**DIRECTIONS:**
Extract the records below word for word and ignore the images.

START MATERIAL TO PROCESS

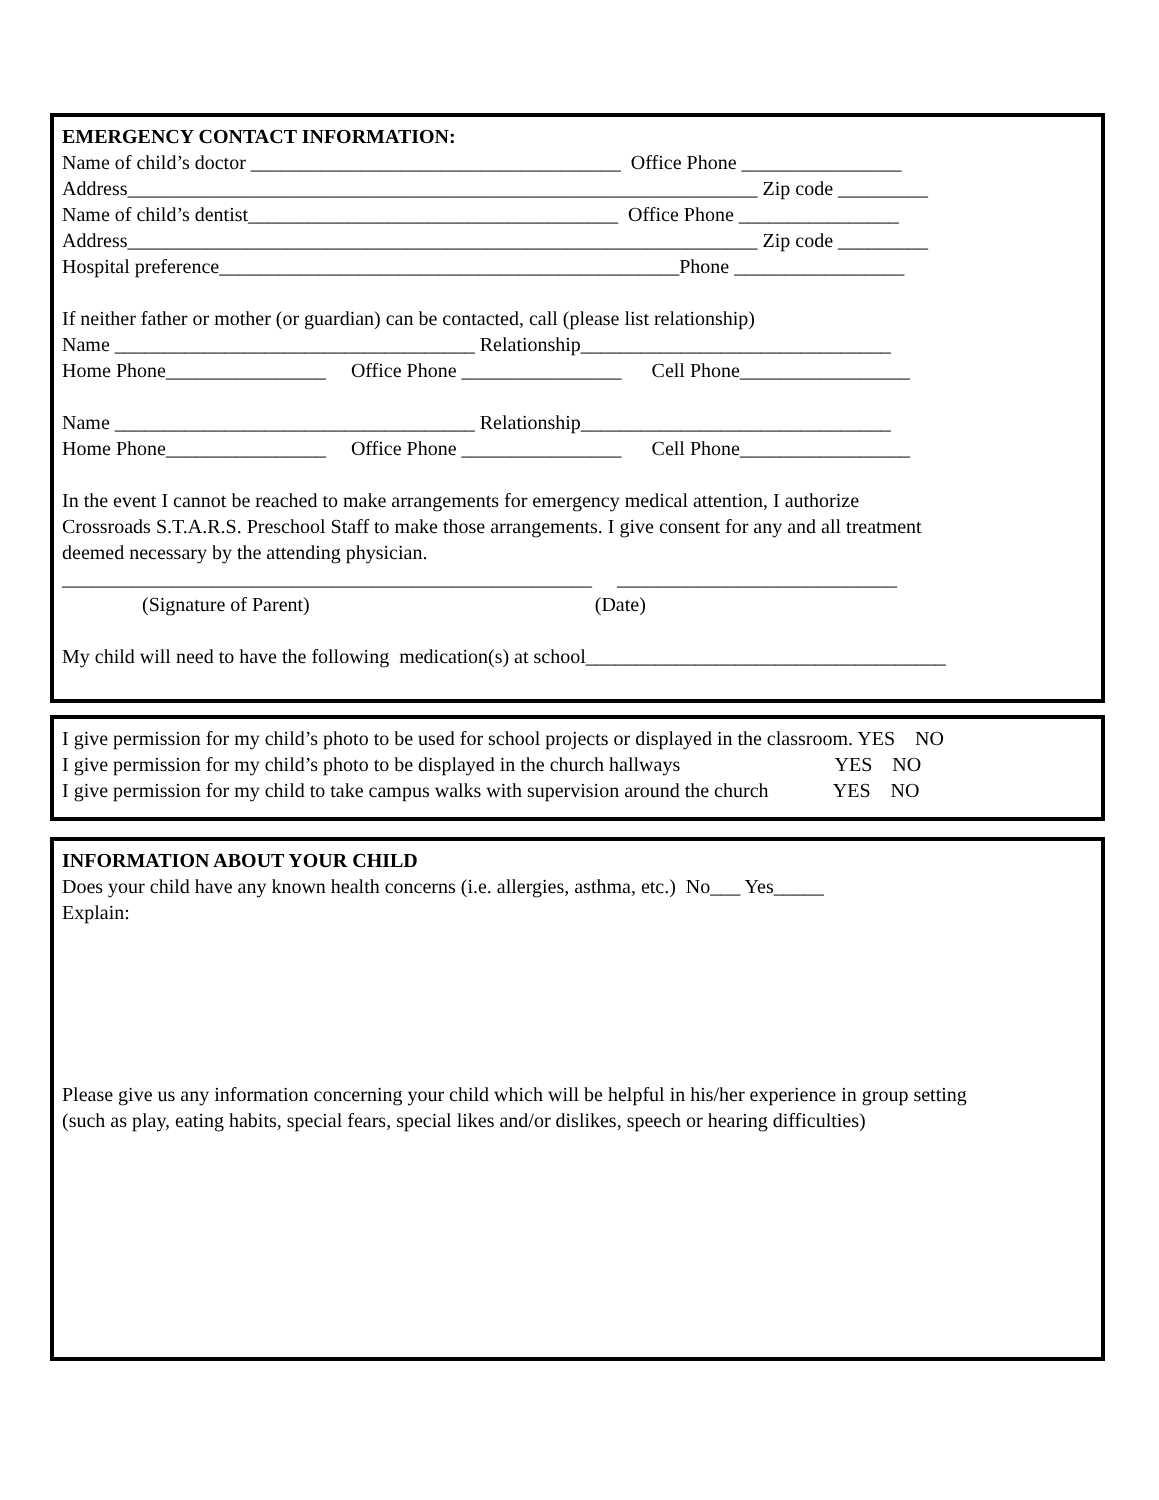EMERGENCY CONTACT INFORMATION:
Name of child’s doctor _____________________________________ Office Phone ________________
Address_______________________________________________________________ Zip code _________
Name of child’s dentist_____________________________________ Office Phone ________________
Address_______________________________________________________________ Zip code _________
Hospital preference______________________________________________Phone _________________
If neither father or mother (or guardian) can be contacted, call (please list relationship)
Name ____________________________________ Relationship_______________________________
Home Phone________________ Office Phone ________________ Cell Phone_________________
Name ____________________________________ Relationship_______________________________
Home Phone________________ Office Phone ________________ Cell Phone_________________
In the event I cannot be reached to make arrangements for emergency medical attention, I authorize
Crossroads S.T.A.R.S. Preschool Staff to make those arrangements. I give consent for any and all treatment
deemed necessary by the attending physician.
_____________________________________________________ ____________________________
(Signature of Parent) (Date)
My child will need to have the following medication(s) at school____________________________________
I give permission for my child’s photo to be used for school projects or displayed in the classroom. YES NO
I give permission for my child’s photo to be displayed in the church hallways YES NO
I give permission for my child to take campus walks with supervision around the church YES NO
INFORMATION ABOUT YOUR CHILD
Does your child have any known health concerns (i.e. allergies, asthma, etc.) No___ Yes_____
Explain:
Please give us any information concerning your child which will be helpful in his/her experience in group setting
(such as play, eating habits, special fears, special likes and/or dislikes, speech or hearing difficulties)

END MATERIAL TO PROCESS

**RESPONSE:**
EMERGENCY CONTACT INFORMATION:
Name of child’s doctor _____________________________________ Office Phone ________________
Address_______________________________________________________________ Zip code _________
Name of child’s dentist_____________________________________ Office Phone ________________
Address_______________________________________________________________ Zip code _________
Hospital preference______________________________________________Phone _________________
If neither father or mother (or guardian) can be contacted, call (please list relationship)
Name ____________________________________ Relationship_______________________________
Home Phone________________ Office Phone ________________ Cell Phone_________________
Name ____________________________________ Relationship_______________________________
Home Phone________________ Office Phone ________________ Cell Phone_________________
In the event I cannot be reached to make arrangements for emergency medical attention, I authorize
Crossroads S.T.A.R.S. Preschool Staff to make those arrangements. I give consent for any and all treatment
deemed necessary by the attending physician.
_____________________________________________________ ____________________________
(Signature of Parent) (Date)
My child will need to have the following medication(s) at school____________________________________
I give permission for my child’s photo to be used for school projects or displayed in the classroom. YES NO
I give permission for my child’s photo to be displayed in the church hallways YES NO
I give permission for my child to take campus walks with supervision around the church YES NO
INFORMATION ABOUT YOUR CHILD
Does your child have any known health concerns (i.e. allergies, asthma, etc.) No___ Yes_____
Explain:
Please give us any information concerning your child which will be helpful in his/her experience in group setting
(such as play, eating habits, special fears, special likes and/or dislikes, speech or hearing difficulties)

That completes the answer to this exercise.